An org.jooq.Table example:

This is an example showing which generator strategy method will be called in what place when generating tables. For improved readability, full qualification is omitted:

package com.example.tables;
//   1: ^^^^^^^^^^^^^^^^^^
public class Book extends TableImpl<com.example.tables.records.BookRecord> {
//        2: ^^^^                                           3: ^^^^^^^^^^
    public static final Book    BOOK = new Book();
//                   2: ^^^^ 4: ^^^^
    public final TableField<BookRecord, Integer> ID = /* ... */
//                       3: ^^^^^^^^^^        5: ^^
}

// 1: strategy.getJavaPackageName(table)
// 2: strategy.getJavaClassName(table)
// 3: strategy.getJavaClassName(table, Mode.RECORD)
// 4: strategy.getJavaIdentifier(table)
// 5: strategy.getJavaIdentifier(column)

An org.jooq.Record example:

This is an example showing which generator strategy method will be called in what place when generating records. For improved readability, full qualification is omitted:

package com.example.tables.records;
//   1: ^^^^^^^^^^^^^^^^^^^^^^^^^^
public class BookRecord extends UpdatableRecordImpl<BookRecord> {
//        2: ^^^^^^^^^^                          2: ^^^^^^^^^^
    public void setId(Integer value) { /* ... */ }
//           3: ^^^^^
    public Integer getId() { /* ... */ }
//              4: ^^^^^
}

// 1: strategy.getJavaPackageName(table, Mode.RECORD)
// 2: strategy.getJavaClassName(table, Mode.RECORD)
// 3: strategy.getJavaSetterName(column, Mode.RECORD)
// 4: strategy.getJavaGetterName(column, Mode.RECORD)

A POJO example:

This is an example showing which generator strategy method will be called in what place when generating pojos. For improved readability, full qualification is omitted:

package com.example.tables.pojos;
//   1: ^^^^^^^^^^^^^^^^^^^^^^^^
public class Book implements java.io.Serializable {
//        2: ^^^^
    private Integer id;
//               3: ^^
    public void setId(Integer value) { /* ... */ }
//           4: ^^^^^
    public Integer getId() { /* ... */ }
//              5: ^^^^^

}

// 1: strategy.getJavaPackageName(table, Mode.POJO)
// 2: strategy.getJavaClassName(table, Mode.POJO)
// 3: strategy.getJavaMemberName(column, Mode.POJO)
// 4: strategy.getJavaSetterName(column, Mode.POJO)
// 5: strategy.getJavaGetterName(column, Mode.POJO)

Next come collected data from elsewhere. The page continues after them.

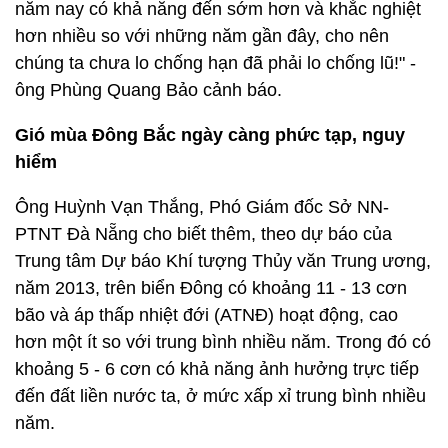
năm nay có khả năng đến sớm hơn và khắc nghiệt
hơn nhiều so với những năm gần đây, cho nên
chúng ta chưa lo chống hạn đã phải lo chống lũ!" -
ông Phùng Quang Bảo cảnh báo.
Gió mùa Đông Bắc ngày càng phức tạp, nguy
hiểm
Ông Huỳnh Vạn Thắng, Phó Giám đốc Sở NN-
PTNT Đà Nẵng cho biết thêm, theo dự báo của
Trung tâm Dự báo Khí tượng Thủy văn Trung ương,
năm 2013, trên biển Đông có khoảng 11 - 13 cơn
bão và áp thấp nhiệt đới (ATNĐ) hoạt động, cao
hơn một ít so với trung bình nhiều năm. Trong đó có
khoảng 5 - 6 cơn có khả năng ảnh hưởng trực tiếp
đến đất liền nước ta, ở mức xấp xỉ trung bình nhiều
năm.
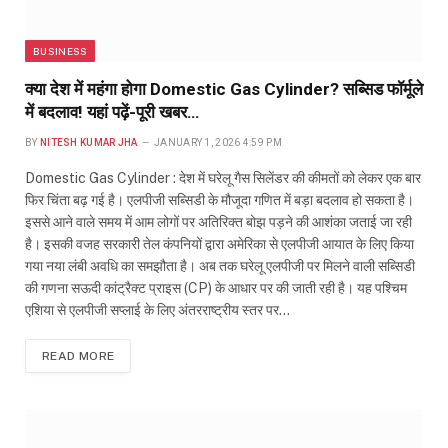
BUSINESS
क्या देश में महंगा होगा Domestic Gas Cylinder? सब्सिड फॉर्मूले
में बदलाव! यहां पढ़ें-पूरी खबर…
BY
NITESH KUMAR JHA
JANUARY 1, 2026 4:59 PM
Domestic Gas Cylinder : देश में घरेलू गैस सिलेंडर की कीमतों को लेकर एक बार
फिर चिंता बढ़ गई है। एलपीजी सब्सिडी के मौजूदा गणित में बड़ा बदलाव हो सकता है।
इससे आने वाले समय में आम लोगों पर अतिरिक्त बोझ पड़ने की आशंका जताई जा रही
है। इसकी वजह सरकारी तेल कंपनियों द्वारा अमेरिका से एलपीजी आयात के लिए किया
गया नया लंबी अवधि का समझौता है। अब तक घरेलू एलपीजी पर मिलने वाली सब्सिडी
की गणना सऊदी कांट्रैक्ट प्राइस (CP) के आधार पर की जाती रही है। यह पश्चिम
एशिया से एलपीजी सप्लाई के लिए अंतरराष्ट्रीय स्तर पर…
READ MORE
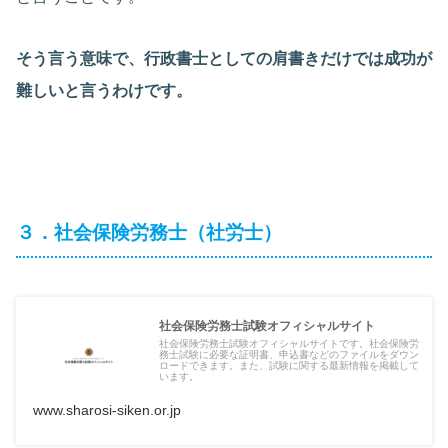
そう言う意味で、行政書士としての肩書きだけでは成功が
難しいと言うわけです。
３．社会保険労務士（社労士）
社会保険労務士試験オフィシャルサイト
社会保険労務士試験オフィシャルサイトです。社会保険労
務士試験に必要な証明書、申込書などのファイルをダウン
ロードできます。また、試験に関する最新情報を掲載して
います。
www.sharosi-siken.or.jp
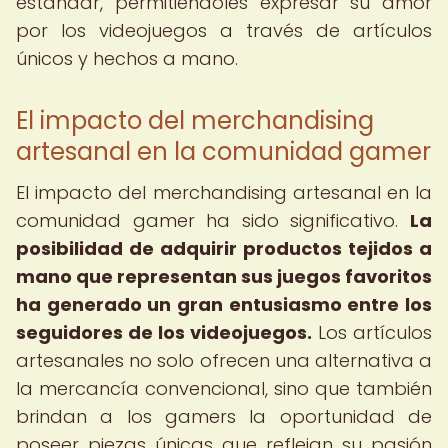
estándar, permitiéndoles expresar su amor
por los videojuegos a través de artículos
únicos y hechos a mano.
El impacto del merchandising
artesanal en la comunidad gamer
El impacto del merchandising artesanal en la
comunidad gamer ha sido significativo.
La
posibilidad de adquirir productos tejidos a
mano que representan sus juegos favoritos
ha generado un gran entusiasmo entre los
seguidores de los videojuegos.
Los artículos
artesanales no solo ofrecen una alternativa a
la mercancía convencional, sino que también
brindan a los gamers la oportunidad de
poseer piezas únicas que reflejan su pasión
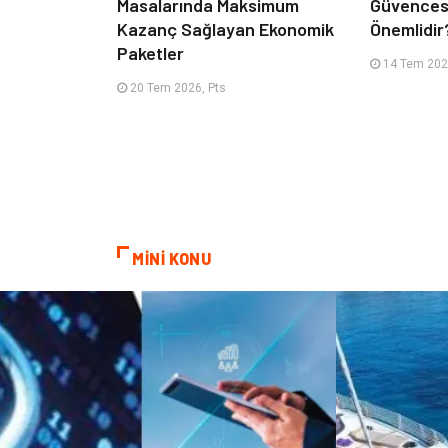
Masalarında Maksimum
Güvencesi
Kazanç Sağlayan Ekonomik
Önemlidir
Paketler
14 Tem 2026
20 Tem 2026, Pts
MİNİ KONU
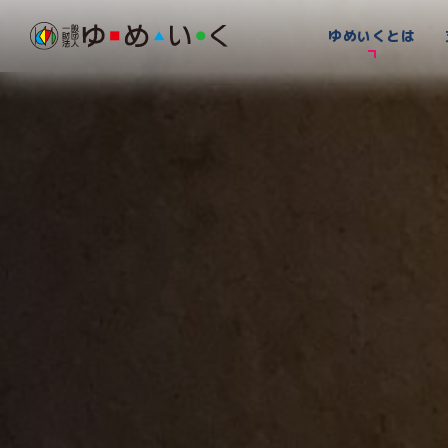
ゆめいくとは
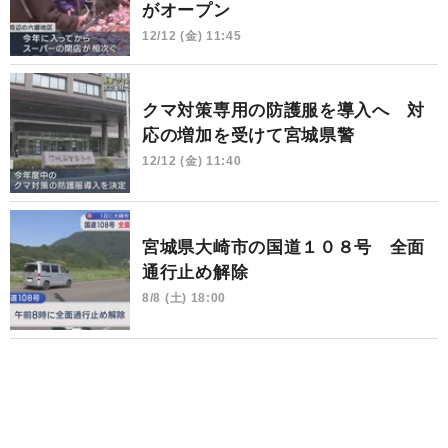
がオープン
12/12 (金) 11:45
クマ対策専用の防護服を導入へ 対
応の増加を受けて宮城県警
12/12 (金) 11:40
宮城県大崎市の国道１０８号 全面
通行止め解除
8/8 (土) 18:00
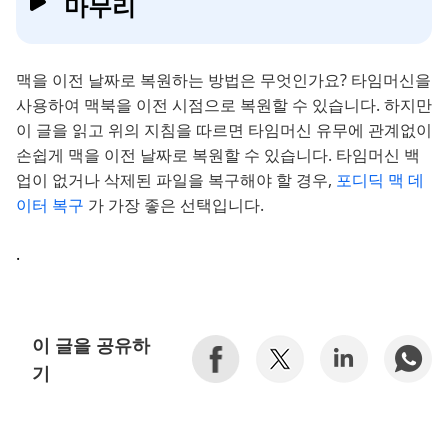
마무리
맥을 이전 날짜로 복원하는 방법은 무엇인가요? 타임머신을
사용하여 맥북을 이전 시점으로 복원할 수 있습니다. 하지만
이 글을 읽고 위의 지침을 따르면 타임머신 유무에 관계없이
손쉽게 맥을 이전 날짜로 복원할 수 있습니다. 타임머신 백
업이 없거나 삭제된 파일을 복구해야 할 경우,
포디딕 맥 데
이터 복구
가 가장 좋은 선택입니다.
.
이 글을 공유하
기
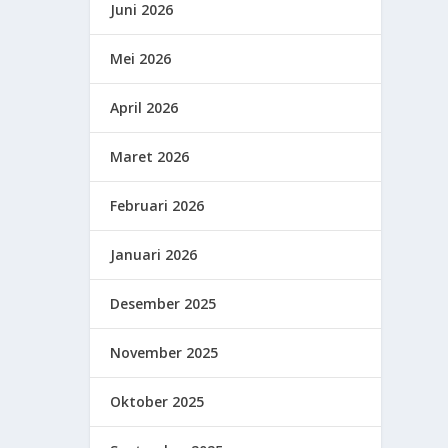
Juni 2026
Mei 2026
April 2026
Maret 2026
Februari 2026
Januari 2026
Desember 2025
November 2025
Oktober 2025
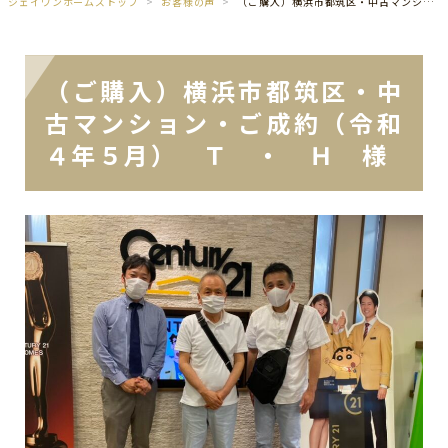
ジェイワンホームズトップ
お客様の声
（ご購入）横浜市都筑区・中古マンション・ご成約（令和４年５月） Ｔ ・ Ｈ 様
（ご購入）横浜市都筑区・中
古マンション・ご成約（令和
４年５月） Ｔ ・ Ｈ 様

An out-of-the-box strategy to keep names as they are

By default, jOOQ's generator strategy will convert your database's UNDER_SCORE_NAMES to PascalCaseNames as this is a more common idiom in the Java ecosystem. If, however, you want to retain the names and the casing exactly as it is defined in your database, you can use the org.jooq.codegen.KeepNamesGeneratorStrategy, which will retain all names exactly as they are.